Die vier Kinder wuchsen in einer behüteten Atmosphäre auf. Sie fürchteten sich jedoch vor ihrem übermächtigen Vater. Er war ein Schwerarbeiter, dem die Erfolge nicht einfach so in den Schoss fielen. Hans Schindler schrieb über ihn: «Er sah überall Pflichten, andererseits hatte er Angst vor den Versuchungen des leichten, üppigen Lebens. Er wollte seine Söhne durch strenge Erziehung davor bewahren.» Mit zunehmendem Alter nahm er immer mehr die Rolle des regierenden Patriarchen ein, nicht nur als Generaldirektor der Maschinenfabrik Oerlikon. Die Mutter war voll Liebe für die Kinder und versuchte, sie vor brutalen Übergriffen des Vaters zu bewahren. Sie behielt ihren kritischen Geist und war versöhnlich gegenüber Andersdenkenden. Die Kinder suchten oft Schutz bei der Mutter, die ihnen das Vertrauen gab, dass sie bei ihr immer willkommen waren. Sie waren deshalb umso stärker bemüht, die fürsorgende Liebe der Mutter nicht zu verletzen. Wie Hans Schindler in seinen Memoiren schreibt, prägte diese Konstellation die Kinder nachhaltig: «Das waren zwei Einflüsse, die uns bis ins reife Alter hinein vor Abenteuern bewahrten, uns allerdings auch hinderten, Konventionen zeitig über Bord zu werfen.» In der Familie galten Leistung, Benehmen, die Pflege von Familientraditionen und der Verzicht auf persönliche Freiheiten als oberste Maxime.

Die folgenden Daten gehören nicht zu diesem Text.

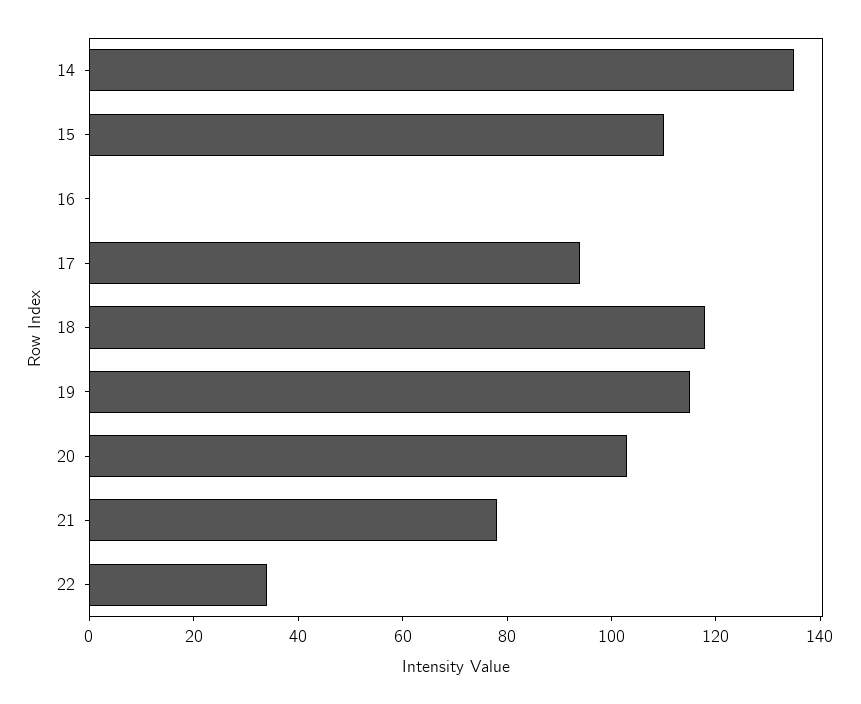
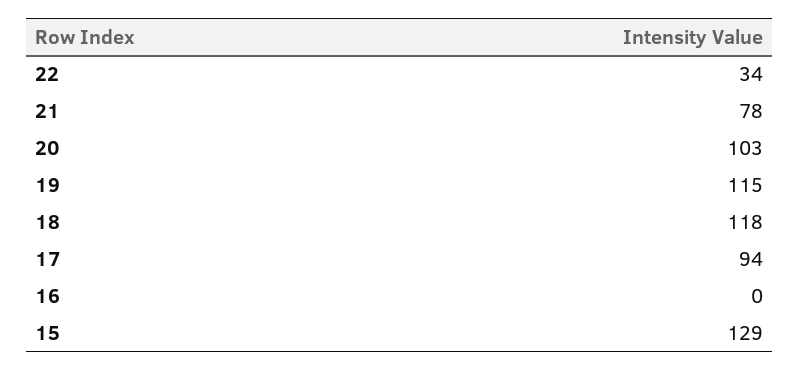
  {
-   "14": 135,
-   "15": 110,
+   "15": 129,
    "16": 0,
    "17": 94,
    "18": 118,
    "19": 115,
    "20": 103,
    "21": 78,
    "22": 34
  }

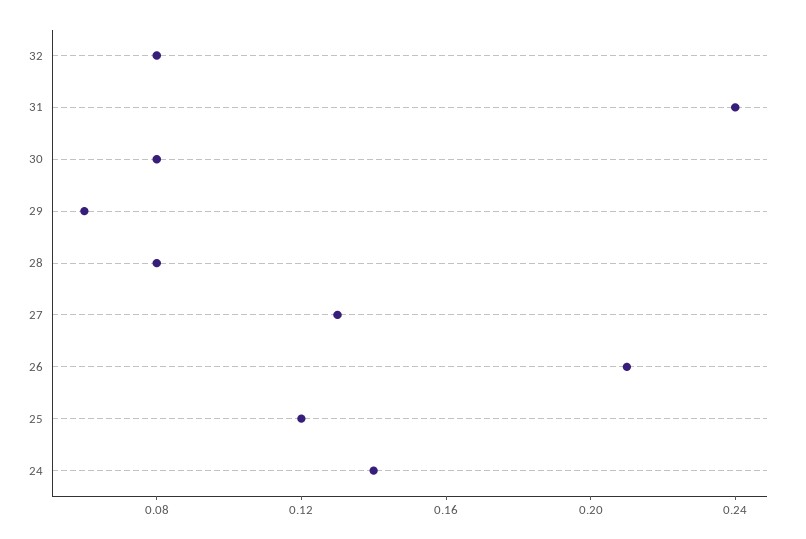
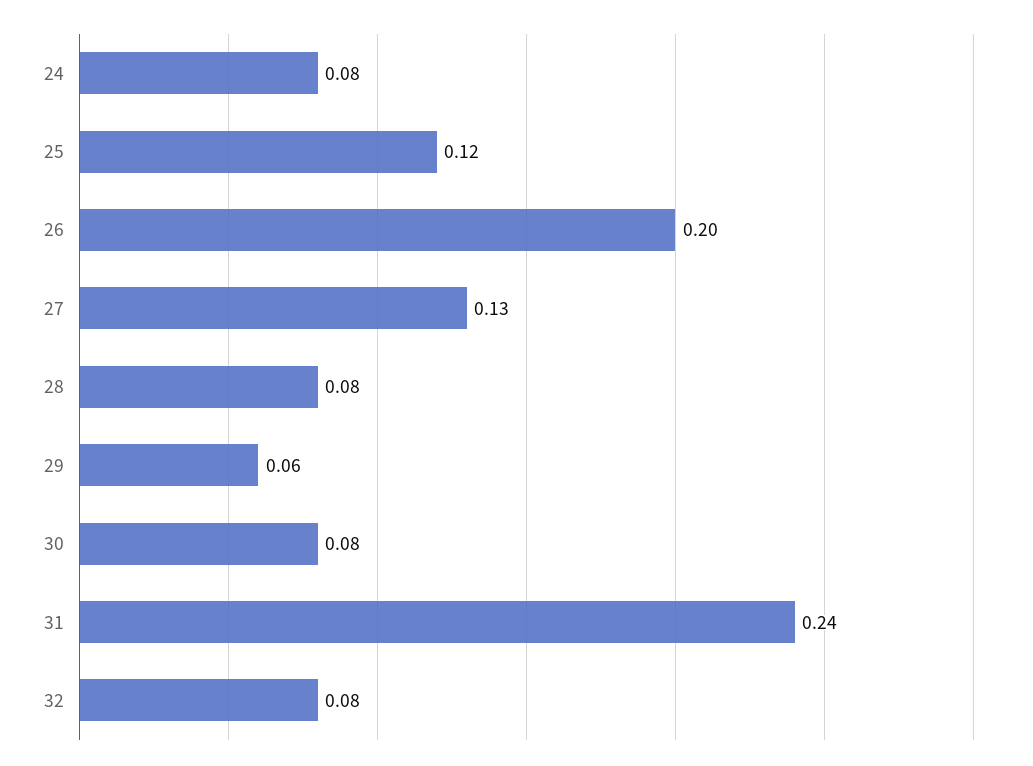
  {
    "32": 0.08,
    "31": 0.24,
    "30": 0.08,
    "29": 0.06,
    "28": 0.08,
    "27": 0.13,
-   "26": 0.21,
+   "26": 0.2,
    "25": 0.12,
-   "24": 0.14
+   "24": 0.08
  }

Anders als bei reichen Leuten üblich, etwa im Haus der Grosseltern Huber, fand im «Wyggisser» kaum gesellschaftliches Leben statt. Obwohl Dietrich Schindler in die höchsten Zürcher Kreise eingeheiratet hatte, war das gesellschaftliche Prestige noch nicht voll ausgebildet, so jedenfalls nahm er es wahr. Der Vater von Hans Schindler versuchte dieses Defizit mit zäher Arbeit auszugleichen – ganz im Sinne des sogenannten zwinglianischen Geistes in Zürich. Nur einmal wurde ein Ball für die heiratsfähige Tochter Gertrud veranstaltet. Gemäss Erinnerungsbericht von Hans Schindler hatte sein ältester Bruder dazu nur gemeint, es sei ein «typischer Ball in einem Parvenu-Haus» gewesen.